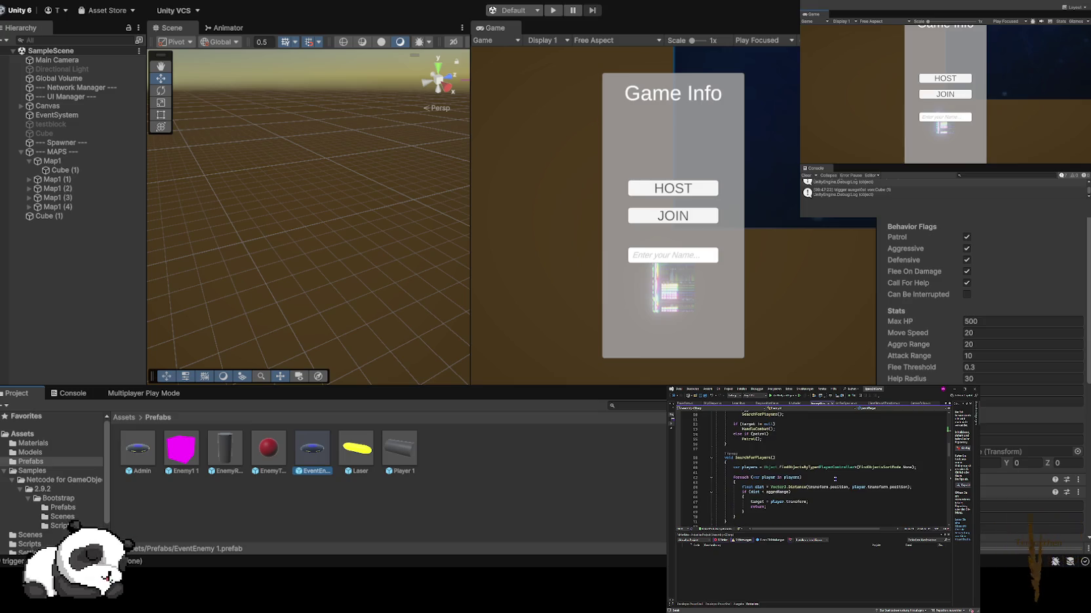
scroll(834, 479, up, 15)
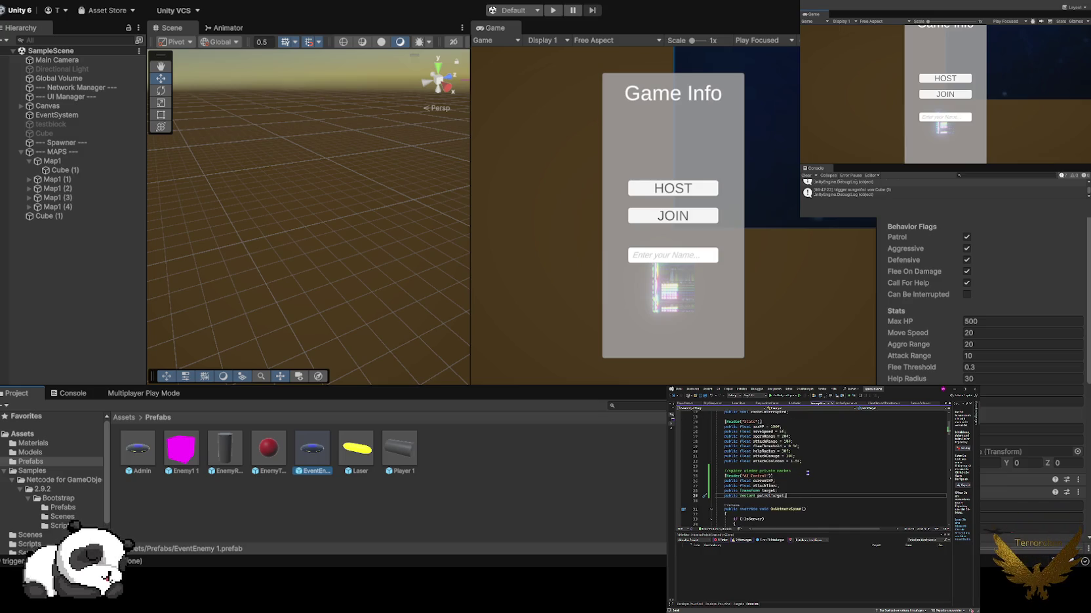
drag(790, 437, 737, 437)
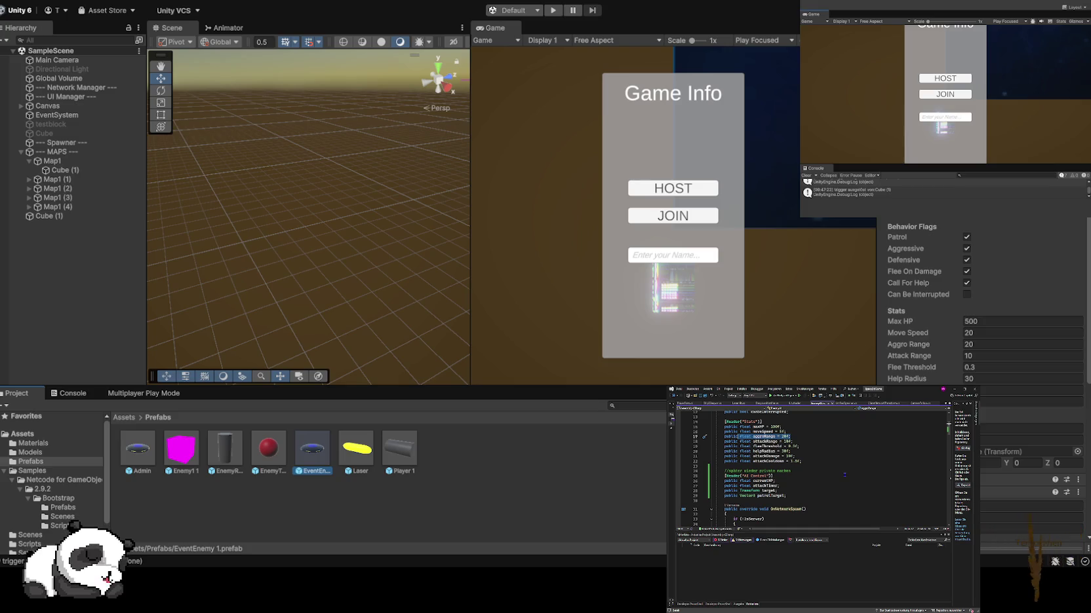
scroll(801, 465, up, 4)
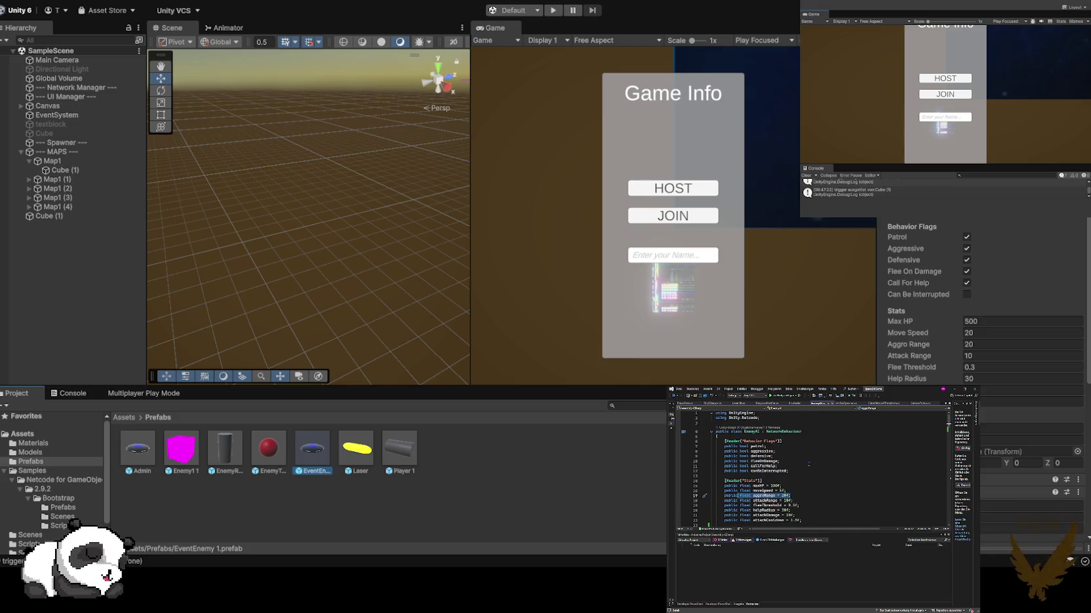
scroll(809, 464, down, 15)
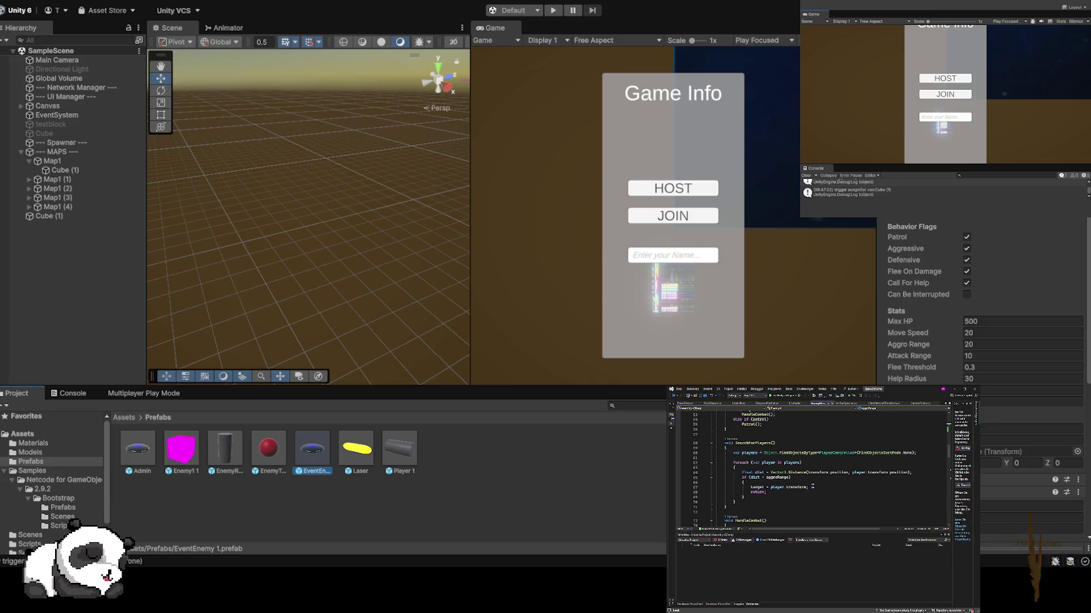
- Inspect the distance check and target assignment in SearchForPlayers, then start the game
drag(808, 472, 892, 474)
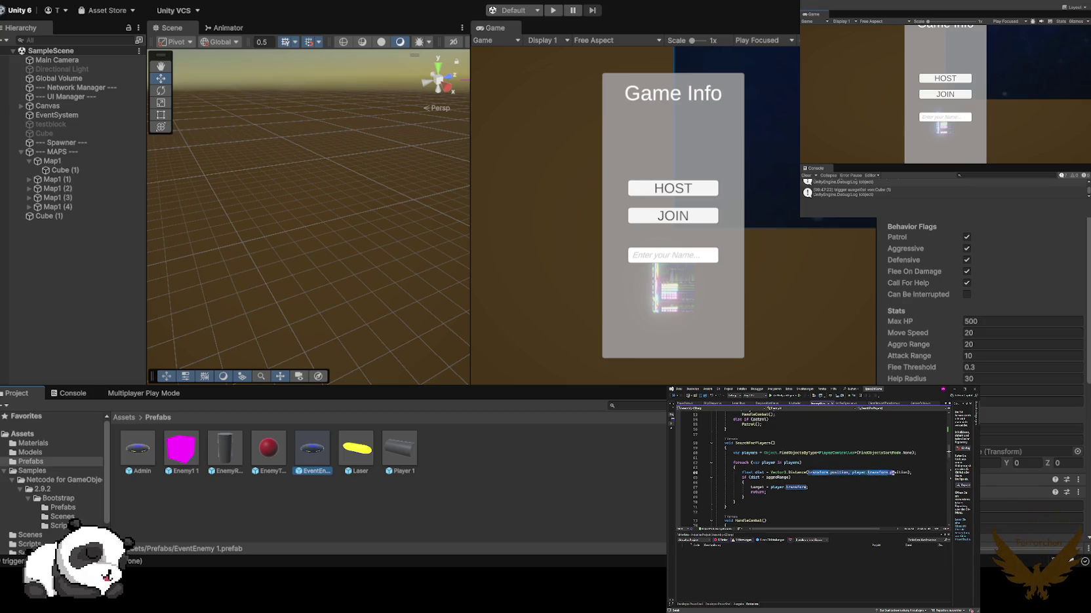
click(832, 486)
scroll(845, 486, down, 3)
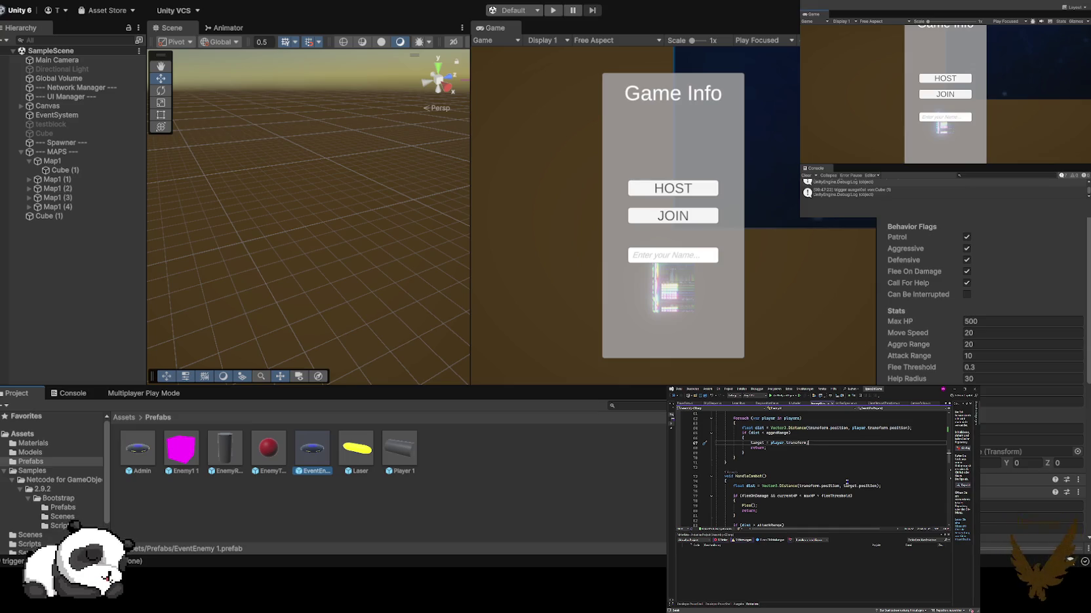
scroll(846, 482, down, 2)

■ Instructions to follow ■
Starting from the line where "drag(808, 472, 892, 474)" appears, copy every line through the end of the material, both ends included, but no pictures.

■ Result of the exercise ■
drag(808, 472, 892, 474)
click(832, 486)
scroll(845, 486, down, 3)
scroll(846, 482, down, 2)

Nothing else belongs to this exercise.